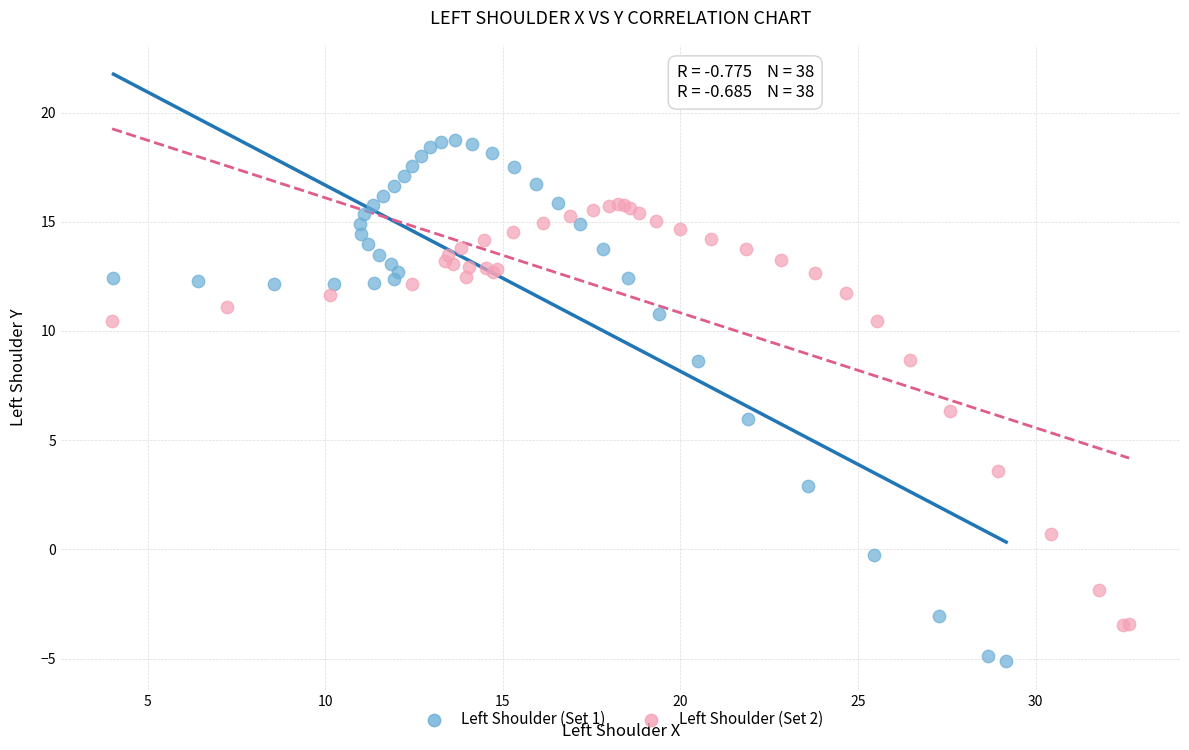

Which series reaches the maximum Y coordinate?

Left Shoulder (Set 1)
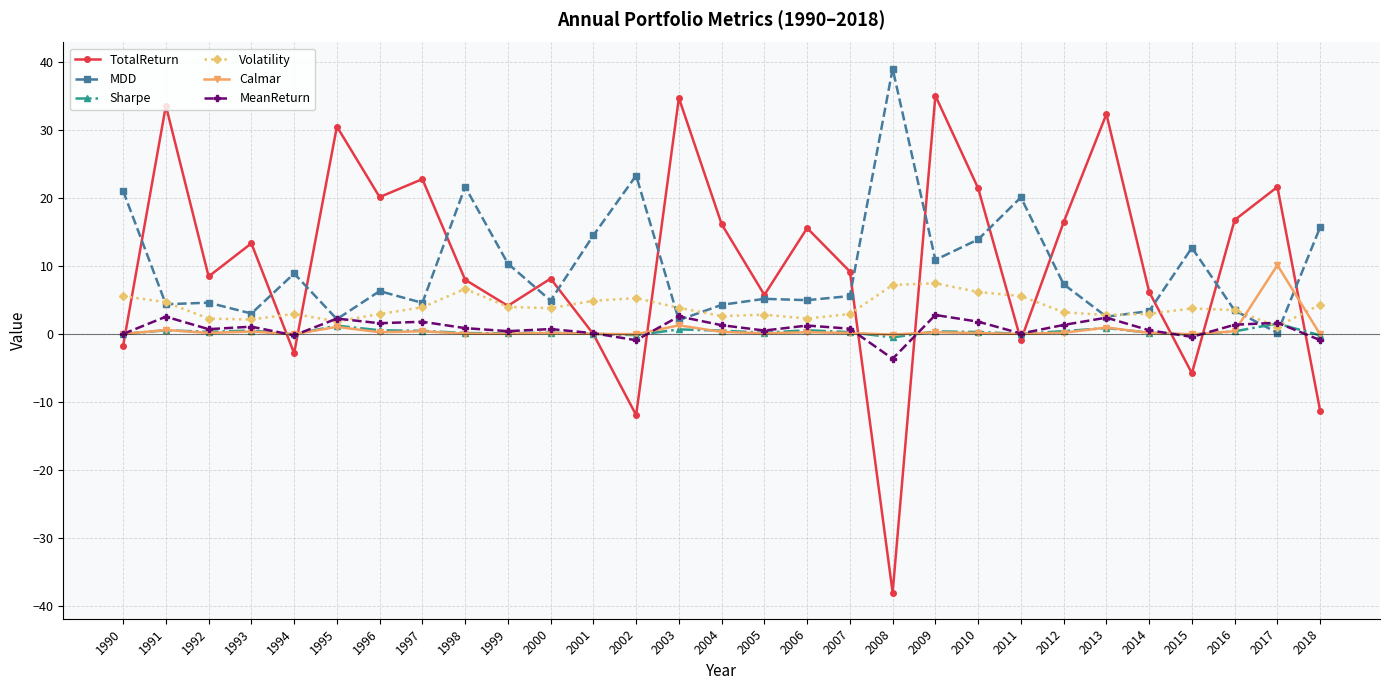

In Calmar, how many points are higher than both neighbors (excluding endpoints)?

10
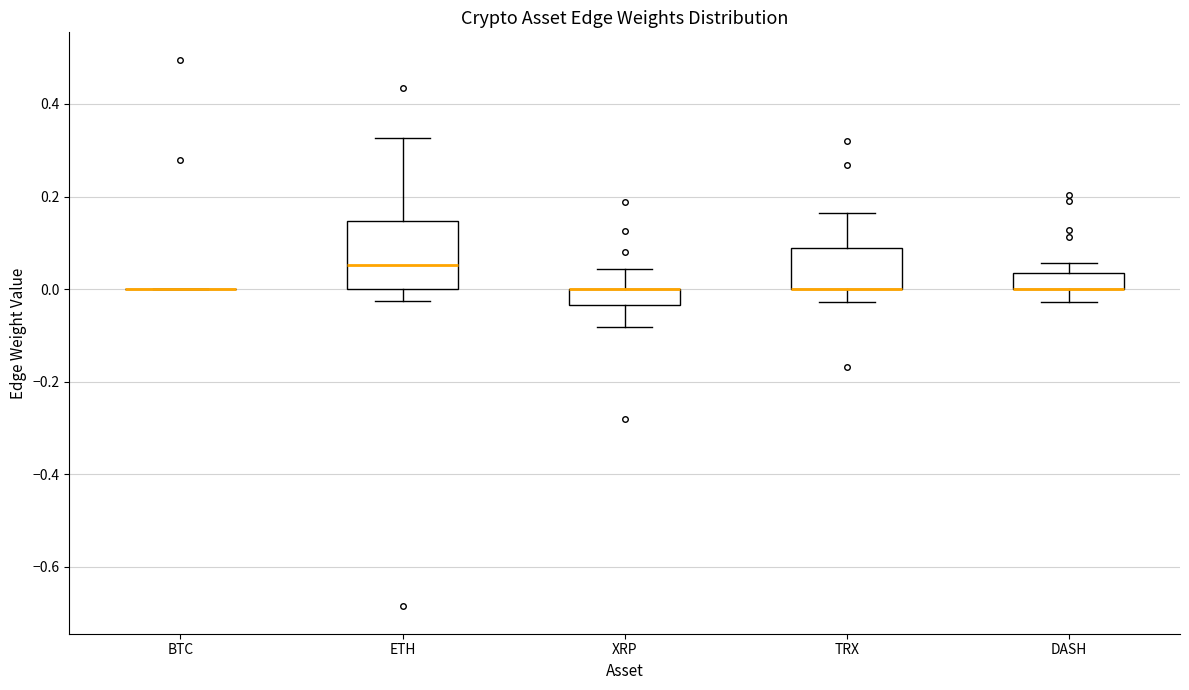

Reading left to right, read every box against the y-axis: the position of its median line, the range the box covers, and the ends of its whiskers. The values are not printed on the chart, so give them approximately, as read against the axis.

BTC: box collapsed to a line at 0.00, whiskers 0.00 to 0.00
ETH: median 0.06, box 0.00 to 0.14, whiskers -0.02 to 0.32
XRP: median 0.00 (drawn on the box's upper edge), box -0.04 to 0.00, whiskers -0.08 to 0.04
TRX: median 0.00 (drawn on the box's lower edge), box 0.00 to 0.08, whiskers -0.02 to 0.16
DASH: median 0.00 (drawn on the box's lower edge), box 0.00 to 0.04, whiskers -0.02 to 0.06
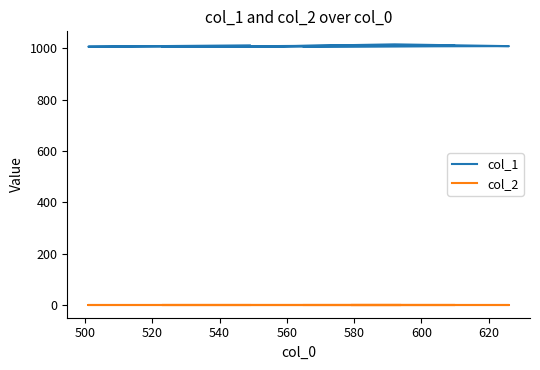

The col_1 series shows 1009 at 580. True or false?

True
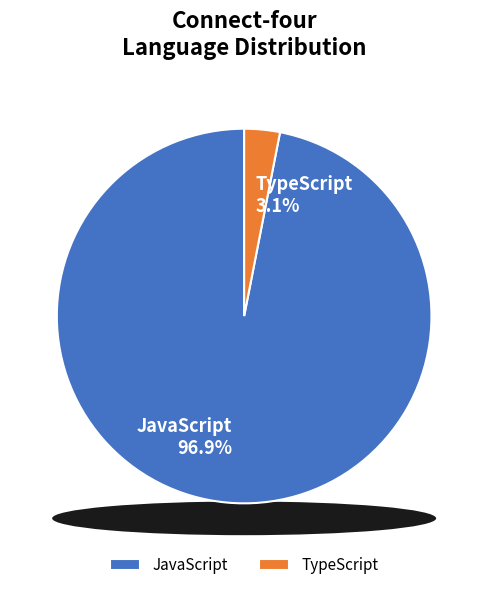

To the nearest percent, what percentage of the pie is JavaScript?

97%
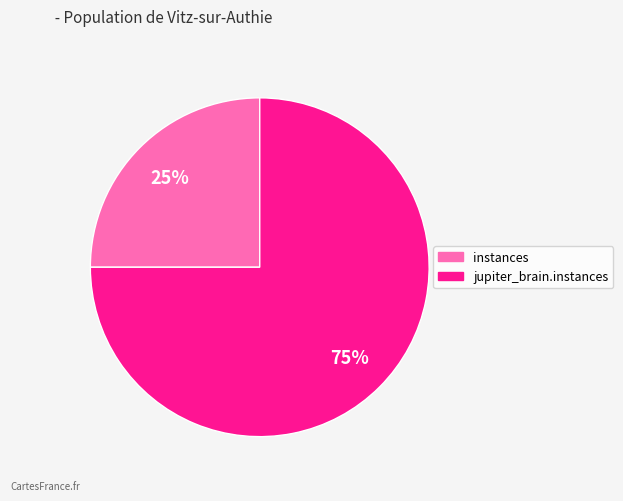

Rank the categories by value from lowest to highest.

instances, jupiter_brain.instances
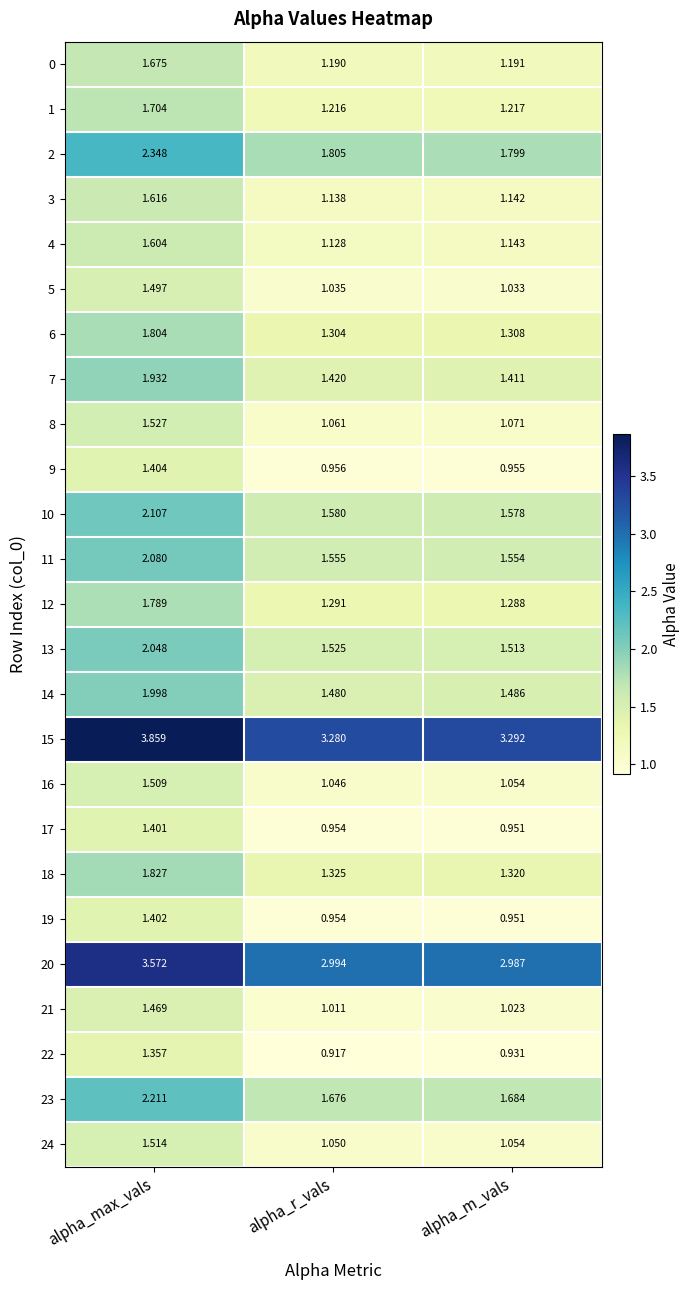

Which label corresponds to the smallest value in the chart?

alpha_r_vals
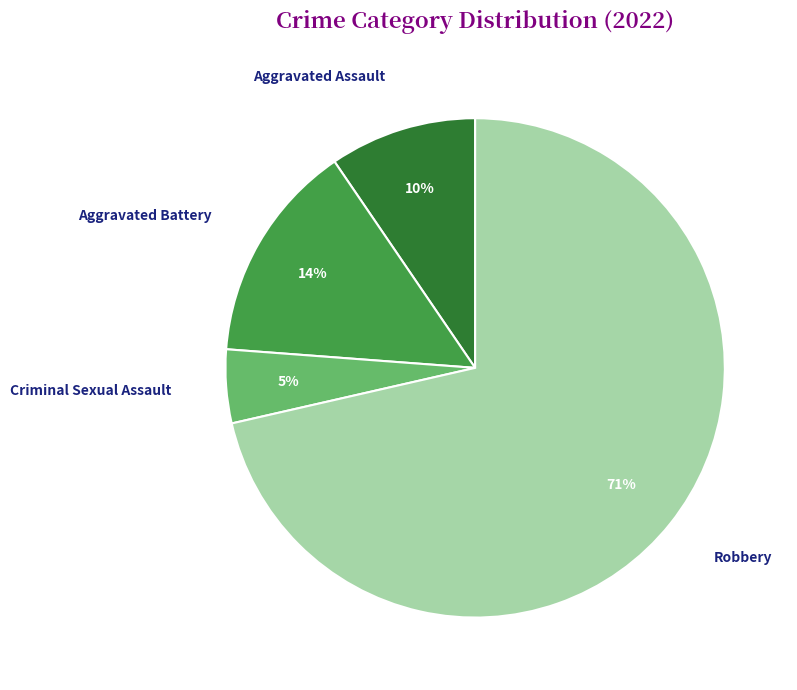

Combined, do Criminal Sexual Assault and Aggravated Assault account for over 50%?

No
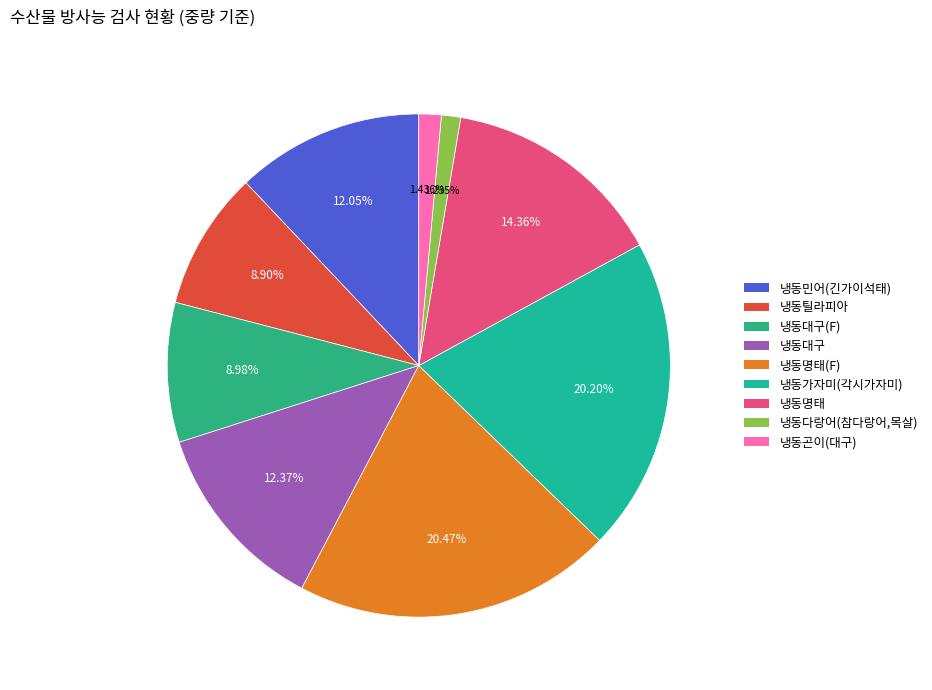

Is there any slice that represents more than half of the pie?

No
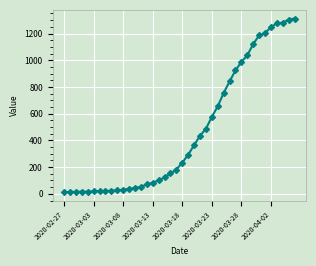

What is the maximum value shown in the chart?

1312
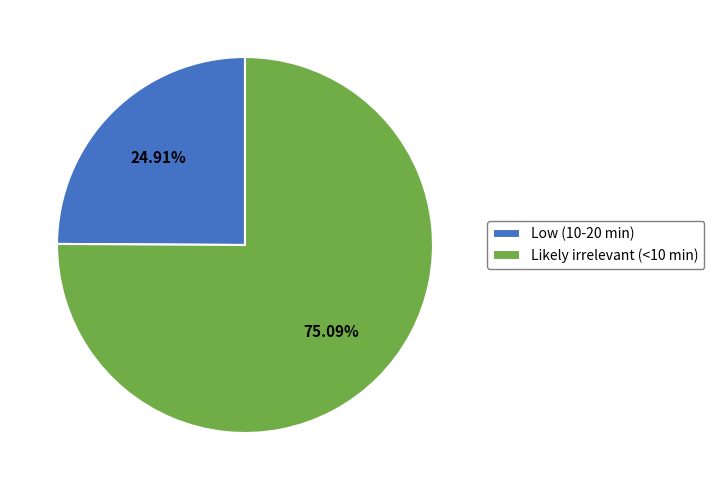

Is Likely irrelevant (<10 min) the majority of the pie?

Yes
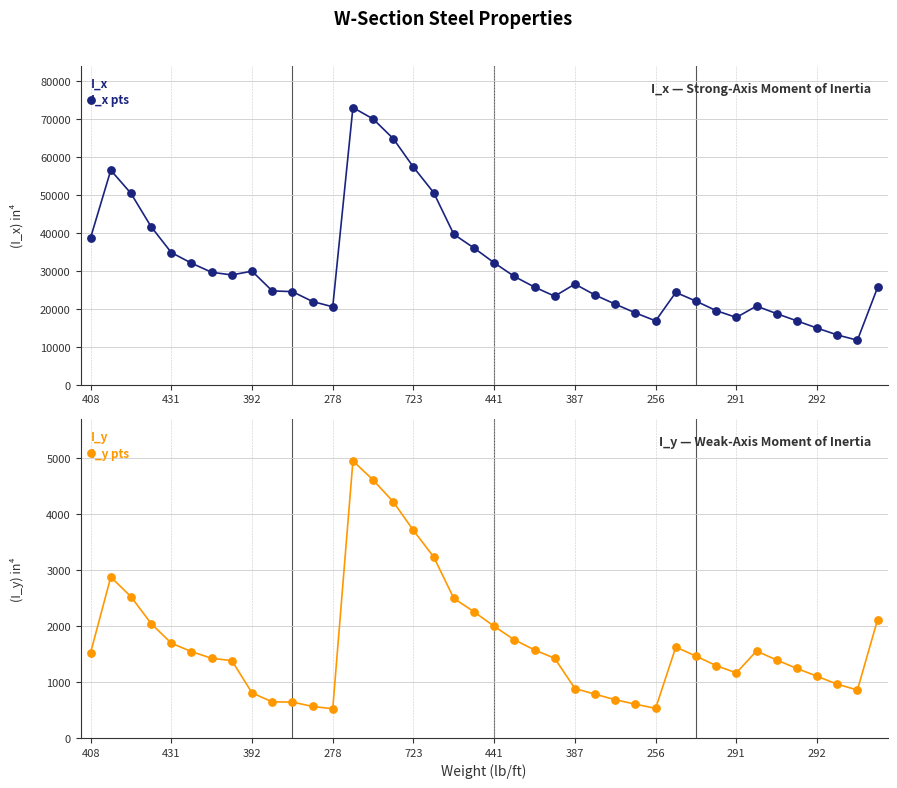

Which series reaches the maximum Y coordinate?

I_x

========

— Problem details —
Copy out the material above word for word, from first line to last, and leave out the pictures.

— Output of the task —
Which series reaches the maximum Y coordinate?

Left Shoulder (Set 1)

In Calmar, how many points are higher than both neighbors (excluding endpoints)?

10

Reading left to right, read every box against the y-axis: the position of its median line, the range the box covers, and the ends of its whiskers. The values are not printed on the chart, so give them approximately, as read against the axis.

BTC: box collapsed to a line at 0.00, whiskers 0.00 to 0.00
ETH: median 0.06, box 0.00 to 0.14, whiskers -0.02 to 0.32
XRP: median 0.00 (drawn on the box's upper edge), box -0.04 to 0.00, whiskers -0.08 to 0.04
TRX: median 0.00 (drawn on the box's lower edge), box 0.00 to 0.08, whiskers -0.02 to 0.16
DASH: median 0.00 (drawn on the box's lower edge), box 0.00 to 0.04, whiskers -0.02 to 0.06

The col_1 series shows 1009 at 580. True or false?

True

To the nearest percent, what percentage of the pie is JavaScript?

97%

Rank the categories by value from lowest to highest.

instances, jupiter_brain.instances

Which label corresponds to the smallest value in the chart?

alpha_r_vals

Combined, do Criminal Sexual Assault and Aggravated Assault account for over 50%?

No

Is there any slice that represents more than half of the pie?

No

What is the maximum value shown in the chart?

1312

Is Likely irrelevant (<10 min) the majority of the pie?

Yes

Which series reaches the maximum Y coordinate?

I_x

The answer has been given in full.